::: Petikan Pilihan
BANDUNG – Masih belum terpenuhinya hak politik untuk penyandang disabiltas membuat anggota Komisi X DPR RI Ledia Hanifa Amaliah menyuarakan agar keberadaan penyandang disabilitas yang memiliki hak politik baik dipilih maupun memilih harus terpenuhi.
Dia menilai, pada kenyataannya untuk memberikan kesempatan kepada para penyadang disabilitas belum sepenuhnya terlaksana. Sebab, pada undang-undang pemilu sendiri memberikan syarat bahwa menjadi anggota legislatif atau kepala daerah harus sehat jasmani dan rohani.
“Ini kan nyakut di sehat rohani dan jasmani. Orang kesehatan menganggap bahwa disabilitas itu tidak sehat,” ungkap Ledia ketika ditemui dalam acara Sosialisasi Empat Pilar DPR RI di Hotel Aston, Jalan Pasteur, di Bandung belum lama ini.
Dia menilai, di kalangan legislatif sendiri sebetulnya sudah bersepakat penyandang disabilitas memiliki hak penuh untuk memilih dan dipilih, termasuk dipilih dalam Pileg 2019 mendatang. Bahkan, untuk undang-undangnya sendiri sudah di sahkan Nomor 8 Tahun 2016 tentang Penyandang Disabilitas.
Untuk itu, Ledia mendesak KPU menetapkan aturan yang memungkinkan para penyandang disabilitas bisa mendaftarkan diri sebagai caleg di Pileg 2019. Dengan begitu, KPU harus mampu memperluas terminologi sehat jasmani dan rohani sebagai syarat pencalonan Pileg 2019 pada undang-undangnya.
Untuk mengupayakannya, lanjut dia, KPU dan pihak kesehatan harus membuat kesepakatan dengan merujuk rekomendasi dari pihak kesehatan. Namun, untuk implementasi secara teknis harus dibuat peraturan KPUnya yang lebih rinci.
Ledia pun mendorong para penyandang disabilitas segera menyosialisasikan haknya untuk dipilih dalam Pileg 2019, terutama kepada KPU mumpung pendaftaran Pileg 2019 dimulai. Sebab, jika terlambat, penyandang disabilitas bisa kembali kehilangan hak dipilihnya.
::::::
■ **Yang Perlu Dikerjakan**:
Lanjutkan berita tentang hak politik penyandang disabilitas di atas, dimulai setelah kalimat terakhirnya.
::: Data Sumber
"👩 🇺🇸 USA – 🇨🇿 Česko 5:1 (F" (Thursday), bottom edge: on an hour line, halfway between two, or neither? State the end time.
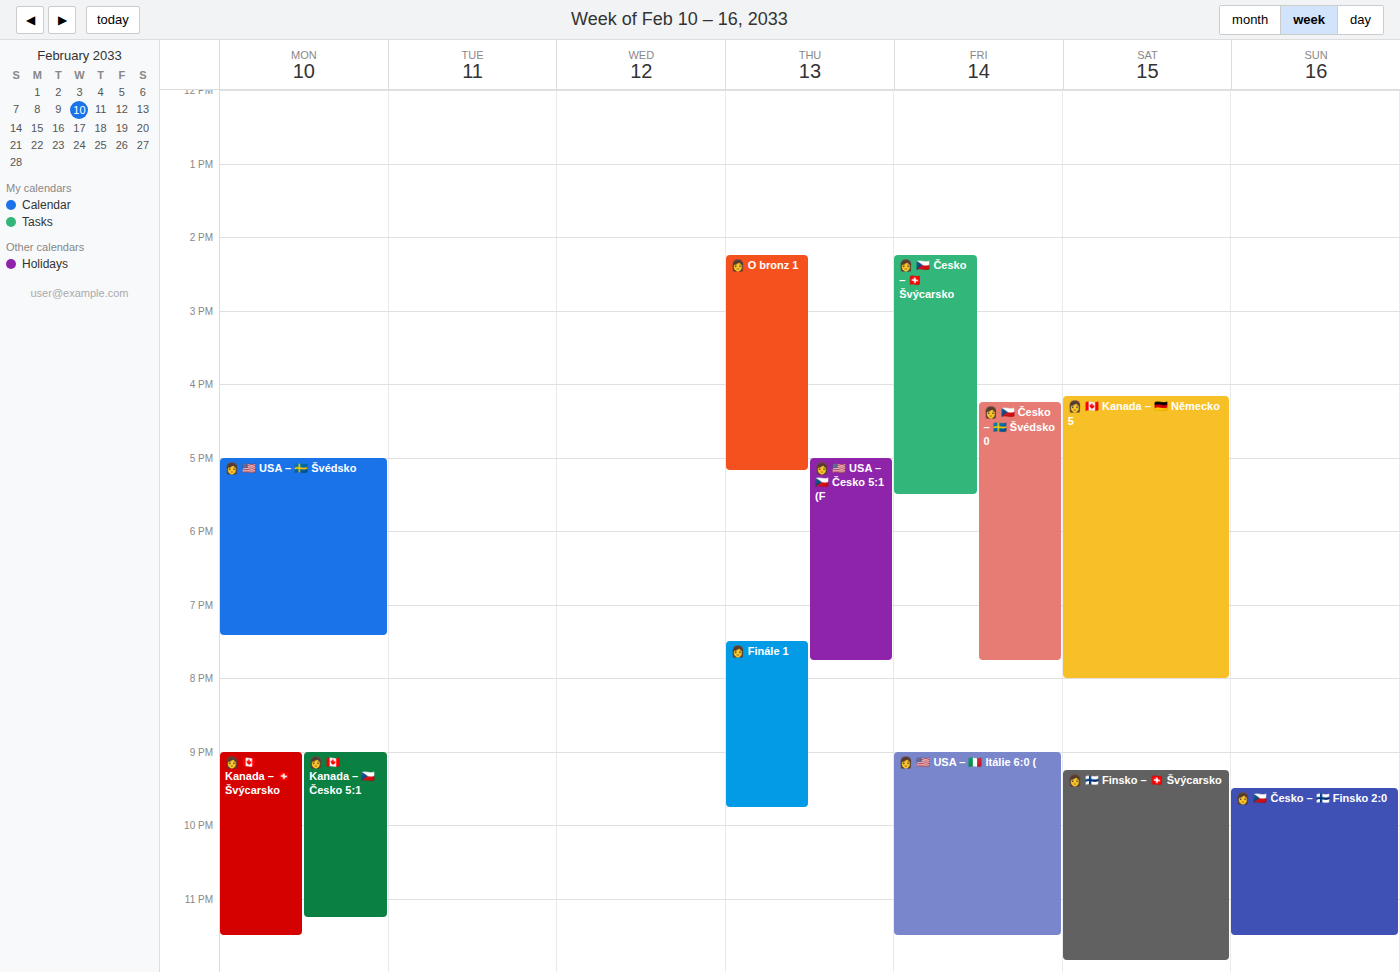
::::::
■ **Jawaban Tugas**:
“Jangan terlambat, harus bisa dari sekarang. Kemarin mereka agak terlambat menyampaikan ke KPU terkait calon kepala daerah yang juga seharusnya bisa diterima, tapi terlambat karena sudah keburu pendaftaran. Nah ini harus dimulai sosialisasi sebelum pendaftaran,” tandasnya.
Terpisah, Kepala Administrasi Yayasan Peduli Tuna Daksa Mochamad Syaid mengakui, kalimat sehat rohani dan jasmani sebagai syarat pencalonan memang kerap membuat para penyandang disabilitas minder untuk mencalonkan diri sebagai anggota legislatif. Terlebih, syarat tersebut tidak dijelaskan secara terperinci, khususnya bagi penyandang disabilitas.
“Memang benar, kalimat itu yang sering membuat kami menjadi minder. Mungkin hanya bagi mereka yang tahu lebih dalam saja soal aturan yang berani mencalonkan diri,” ungkap Syaid melalui sambungan telepon selulernya.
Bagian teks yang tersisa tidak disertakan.